牙齿移动是一种由机械刺激诱导的独特的骨重塑过程。巨噬细胞在机械负荷诱导的牙齿移动过程中的炎症反应中起重要作用。然而,巨噬细胞在机械刺激下是如何被调节的还不清楚。间充质干细胞(MSCs)可以在骨重塑过程中调节巨噬细胞的极化。硫化氢(HS)可以由 MSCs 产生,并与骨稳态有关。因此,本研究旨在探讨 HS 是否有助于牙周膜干细胞(PDLSC)在机械刺激下调节巨噬细胞极化和骨重塑。
建立了实验性机械负荷诱导的牙齿移动动物模型。检测胱硫醚-β-合酶(CBS)、M1/M2 巨噬细胞标志物、牙齿移动距离和破骨细胞数量的变化。用机械加载或不加载的 PDLSC 条件培养基处理 THP-1 来源的巨噬细胞 24 小时,进一步研究 PDLSC 对巨噬细胞极化的影响。用 HS 供体、CBS 抑制剂或 STAT1 抑制剂进行不同处理,以探讨相关机制。在巨噬细胞中评估 M1/M2 极化和 STAT1 通路表达的标志物。

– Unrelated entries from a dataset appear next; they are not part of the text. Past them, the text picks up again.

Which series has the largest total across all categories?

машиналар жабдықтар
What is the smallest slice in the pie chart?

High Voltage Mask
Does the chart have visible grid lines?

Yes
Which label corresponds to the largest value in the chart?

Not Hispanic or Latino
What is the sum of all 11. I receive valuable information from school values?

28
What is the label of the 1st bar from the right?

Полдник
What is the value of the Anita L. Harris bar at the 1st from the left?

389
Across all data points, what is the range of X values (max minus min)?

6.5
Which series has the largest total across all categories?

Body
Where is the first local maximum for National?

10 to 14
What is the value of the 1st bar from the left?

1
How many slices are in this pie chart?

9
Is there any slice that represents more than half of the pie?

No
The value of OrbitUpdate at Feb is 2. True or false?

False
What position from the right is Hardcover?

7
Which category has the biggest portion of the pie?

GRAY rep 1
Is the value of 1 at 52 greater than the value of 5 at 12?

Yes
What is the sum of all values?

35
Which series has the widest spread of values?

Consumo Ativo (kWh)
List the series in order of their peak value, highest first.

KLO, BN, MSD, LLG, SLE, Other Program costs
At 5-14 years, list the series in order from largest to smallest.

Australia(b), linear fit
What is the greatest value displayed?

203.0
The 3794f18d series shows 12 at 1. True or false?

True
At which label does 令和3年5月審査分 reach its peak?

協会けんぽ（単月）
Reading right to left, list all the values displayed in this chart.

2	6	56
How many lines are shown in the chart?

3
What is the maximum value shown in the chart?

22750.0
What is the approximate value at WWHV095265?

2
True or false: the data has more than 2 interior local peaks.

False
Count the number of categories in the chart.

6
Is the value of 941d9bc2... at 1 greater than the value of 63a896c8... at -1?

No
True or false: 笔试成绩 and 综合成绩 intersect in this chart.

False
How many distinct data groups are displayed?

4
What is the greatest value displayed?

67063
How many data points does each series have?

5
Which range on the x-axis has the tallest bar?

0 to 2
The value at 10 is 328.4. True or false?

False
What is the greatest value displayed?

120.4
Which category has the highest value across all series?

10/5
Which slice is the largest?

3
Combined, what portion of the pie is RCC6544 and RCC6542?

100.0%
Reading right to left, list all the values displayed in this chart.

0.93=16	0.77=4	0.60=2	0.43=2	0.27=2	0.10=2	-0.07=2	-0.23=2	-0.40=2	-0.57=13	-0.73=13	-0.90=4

机械负荷促进牙齿移动,并增加了牙周韧带压缩侧 M1 样巨噬细胞、M1 相关促炎细胞因子和 CBS 的数量。CBS 抑制剂或 HS 供体的注射可进一步抑制或增加 M1 样巨噬细胞、抗酒石酸酸性磷酸酶阳性破骨细胞的数量和牙齿移动的距离。机制上,负荷诱导的 PDLSCs 增强了 HS 的产生,从而增加了巨噬细胞中 M1 相关细胞因子的表达。这些作用可以被 CBS 抑制剂阻断。此外,负荷诱导的 HS 通过 STAT1 信号通路引导 M1 巨噬细胞极化。
这些数据表明了一种新的机制,即机械负荷刺激的 PDLSCs 产生 HS,通过 STAT1 信号通路使巨噬细胞向 M1 表型极化,从而促进骨重塑和牙齿移动过程。这些结果为 PDLSCs 在机械刺激下调节巨噬细胞极化和介导骨重塑中的作用提供了新的见解,并表明适当的 HS 补充可能加速牙齿移动。